_Exercise:_
In the records that follow, locate every line with "feel" and extract it.

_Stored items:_
_ _ _

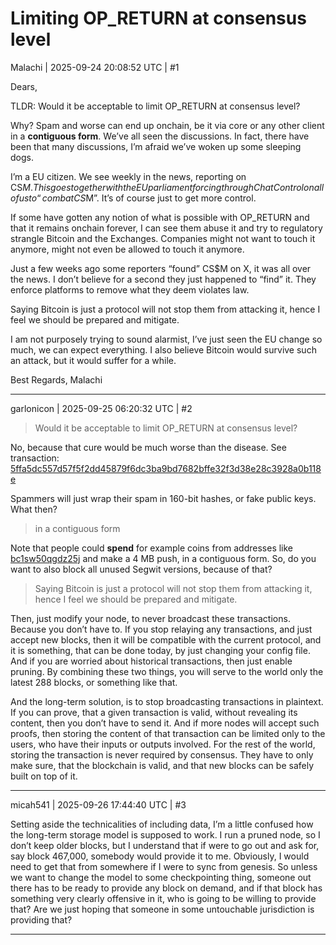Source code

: # Limiting OP_RETURN at consensus level

Malachi | 2025-09-24 20:08:52 UTC | #1

Dears, 

TLDR: Would it be acceptable to limit OP_RETURN at consensus level?

Why? Spam and worse can end up onchain, be it via core or any other client in a **contiguous form**. We’ve all seen the discussions. In fact, there have been that many discussions, I’m afraid we’ve woken up some sleeping dogs.

I’m a EU citizen. We see weekly in the news, reporting on CS$M. 
This goes together with the EU parliament forcing through ChatControl on all of us to “combat CS$M”. It’s of course just to get more control.

If some have gotten any notion of what is possible with OP_RETURN and that it remains onchain forever, I can see them abuse it and try to regulatory strangle Bitcoin and the Exchanges.
Companies might not want to touch it anymore, might not even be allowed to touch it anymore.

Just a few weeks ago some reporters “found” CS$M on X, it was all over the news.
I don’t believe for a second they just happened to “find” it.
They enforce platforms to remove what they deem violates law. 

Saying Bitcoin is just a protocol will not stop them from attacking it, hence I feel we should be prepared and mitigate.

I am not purposely trying to sound alarmist, I’ve just seen the EU change so much, we can expect everything. I also believe Bitcoin would survive such an attack, but it would suffer for a while.

Best Regards, 
Malachi

-------------------------

garlonicon | 2025-09-25 06:20:32 UTC | #2

> Would it be acceptable to limit OP_RETURN at consensus level?

No, because that cure would be much worse than the disease. See transaction: [5ffa5dc557d57f5f2dd45879f6dc3ba9bd7682bffe32f3d38e28c3928a0b118e](https://mempool.space/tx/5ffa5dc557d57f5f2dd45879f6dc3ba9bd7682bffe32f3d38e28c3928a0b118e)

Spammers will just wrap their spam in 160-bit hashes, or fake public keys. What then?

> in a contiguous form

Note that people could **spend** for example coins from addresses like [bc1sw50qgdz25j](https://mempool.space/address/bc1sw50qgdz25j) and make a 4 MB push, in a contiguous form. So, do you want to also block all unused Segwit versions, because of that?

> Saying Bitcoin is just a protocol will not stop them from attacking it, hence I feel we should be prepared and mitigate.

Then, just modify your node, to never broadcast these transactions. Because you don’t have to. If you stop relaying any transactions, and just accept new blocks, then it will be compatible with the current protocol, and it is something, that can be done today, by just changing your config file. And if you are worried about historical transactions, then just enable pruning. By combining these two things, you will serve to the world only the latest 288 blocks, or something like that.

And the long-term solution, is to stop broadcasting transactions in plaintext. If you can prove, that a given transaction is valid, without revealing its content, then you don’t have to send it. And if more nodes will accept such proofs, then storing the content of that transaction can be limited only to the users, who have their inputs or outputs involved. For the rest of the world, storing the transaction is never required by consensus. They have to only make sure, that the blockchain is valid, and that new blocks can be safely built on top of it.

-------------------------

micah541 | 2025-09-26 17:44:40 UTC | #3

Setting aside the technicalities of including data, I’m a little confused how the long-term storage model is supposed to work.  I run a pruned node, so I don’t keep older blocks, but I understand that if were to go out and ask for, say block 467,000, somebody would provide it to me.  Obviously, I would need to get that from somewhere if I were to sync from genesis.  So unless we want to change the model to some checkpointing thing,  someone out there has to be ready to provide any block on demand, and if that block has something very clearly offensive in it, who is going to be willing to provide that?   Are we just hoping that someone in some untouchable jurisdiction is providing that?

-------------------------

_ _ _

_Result below:_
Saying Bitcoin is just a protocol will not stop them from attacking it, hence I feel we should be prepared and mitigate.
> Saying Bitcoin is just a protocol will not stop them from attacking it, hence I feel we should be prepared and mitigate.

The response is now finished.